Supergirl on Rokyn
 Zoners: Part 2
 by  DarkMark
 

 Hal-Lorr was suddenly aware of his lungs breathing and his heart pumping.  And he knew that the rate of both had jumped exponentially in the last three seconds.

 Bar stood shivering at the end of Faora Hu-Ul's arm.  She regarded him with the smile of a hangman who loves his work.  She stood in her green jumpsuit, as superbly curved as a swimsuit model, with a face as lovely as Kara Zor-El's and light brown hair done in a bouffant style.

 Hal flashed on the fact that Faora had been badly burned her last time out, and must have healed and regenerated while in the Zone.  He also flashed on the fact that Faora had killed 23 men--each at the point she got bored with him.

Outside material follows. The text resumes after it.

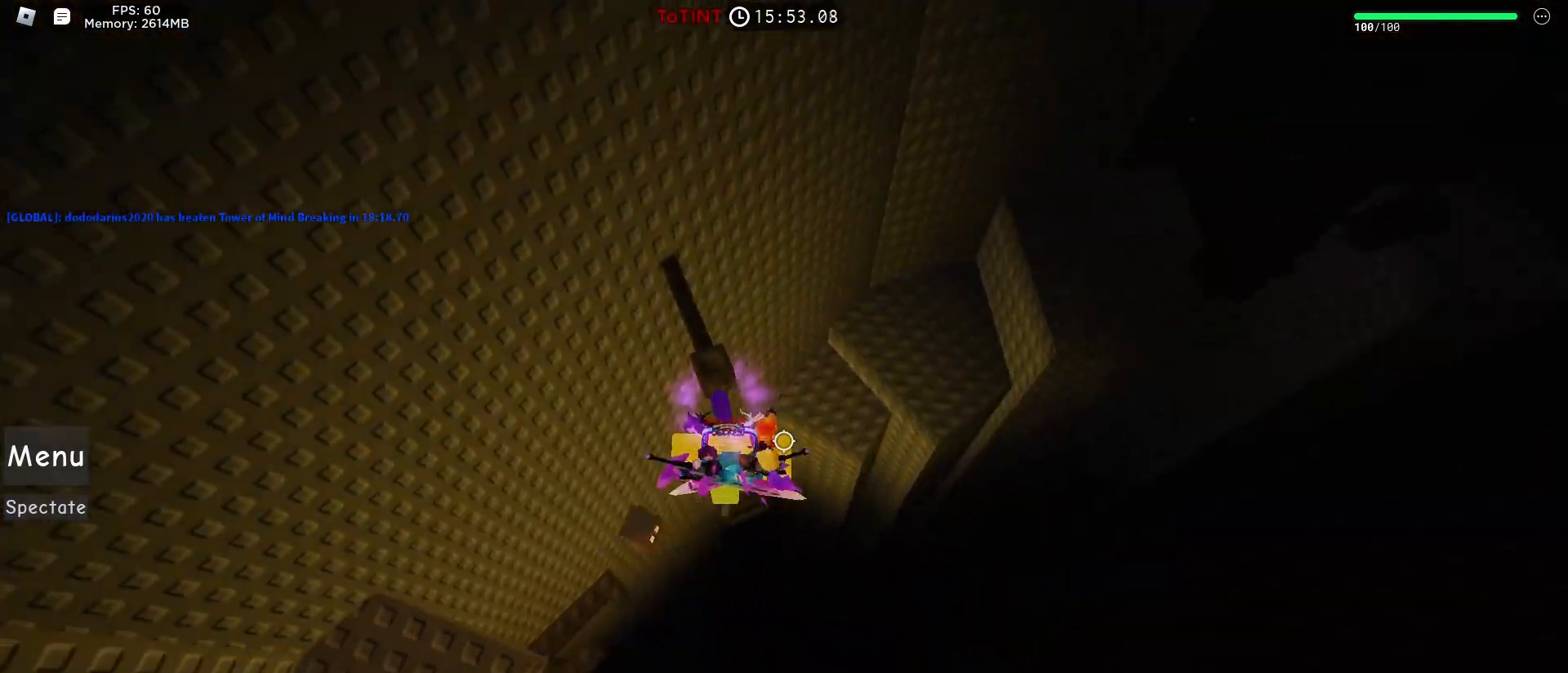
{"keys": ["w"], "mouse": [], "events": [[17, "space", "down"], [100, "space", "up"], [100, "w", "down"], [333, "d", "up"], [383, "space", "down"], [450, "space", "up"]]}
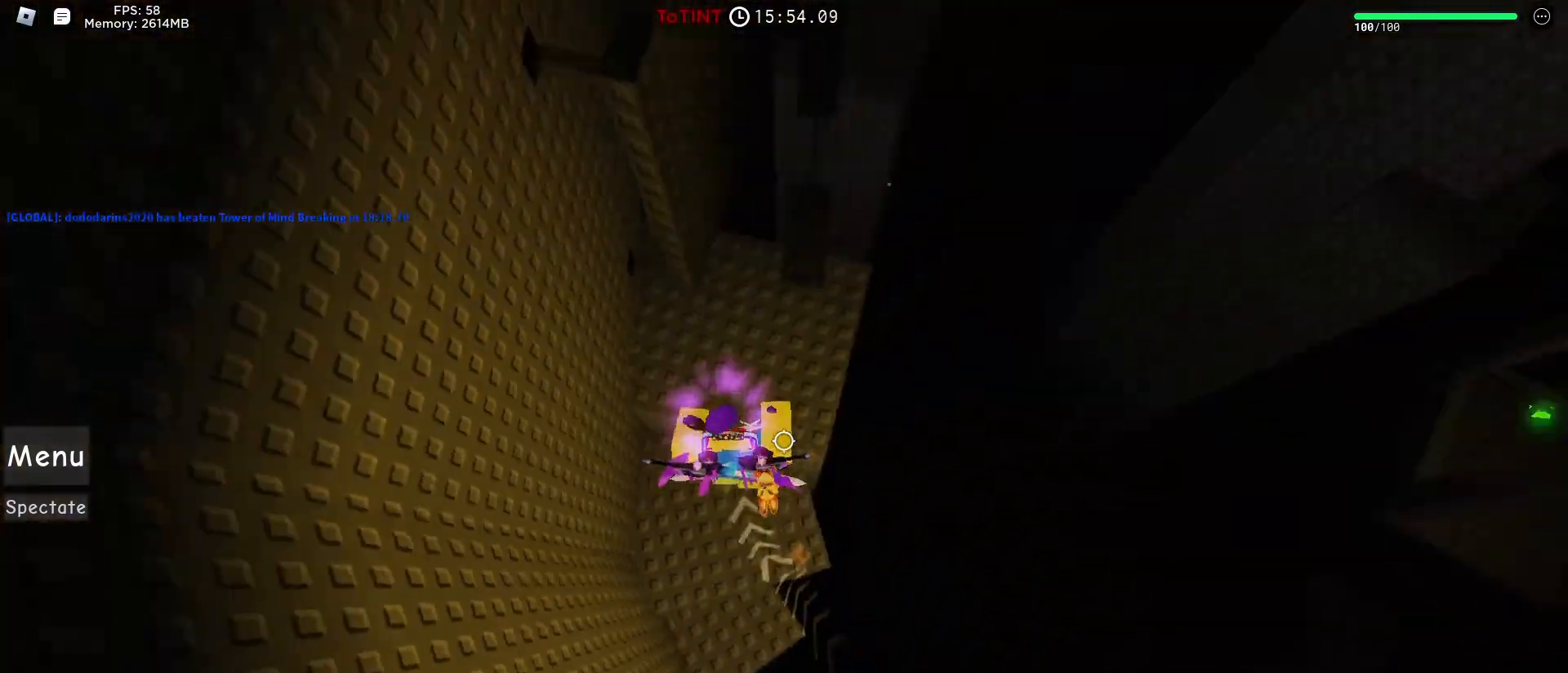
{"keys": ["w"], "mouse": ["right"], "events": [[83, "d", "down"], [133, "d", "up"], [200, "mouse_right", "down"], [200, "shift", "down"], [250, "shift", "up"]]}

 "Such a nice little boy," purred Faora.  "And you were so nice to help your little friend here get us out of the Zone.  Yes.  But you were also a bad little boy to try and keep him from doing it, weren't you?"  Her mouth still smiled, but her eyes flashed green fire. "And you were very, very bad to hurt that projector.  Faora doesn't like that at all."  Her fingers were pressing into Bar's jaw.  Bar was whimpering.

 "Stop!", hollered Hal, jumping to his feet.  Faora shot him a death's-head look.  He backed against the wall.  He never took his eyes off her.

 Jax-Ur snapped, "Let the brat go, Faora.  One thing I've learned:  kids make the best hostages."

 The woman's hand snapped open.  Bar-Bann dropped like a plummet, landing on his ass, sitting up.  He rubbed his jaw where the bruises were starting to form.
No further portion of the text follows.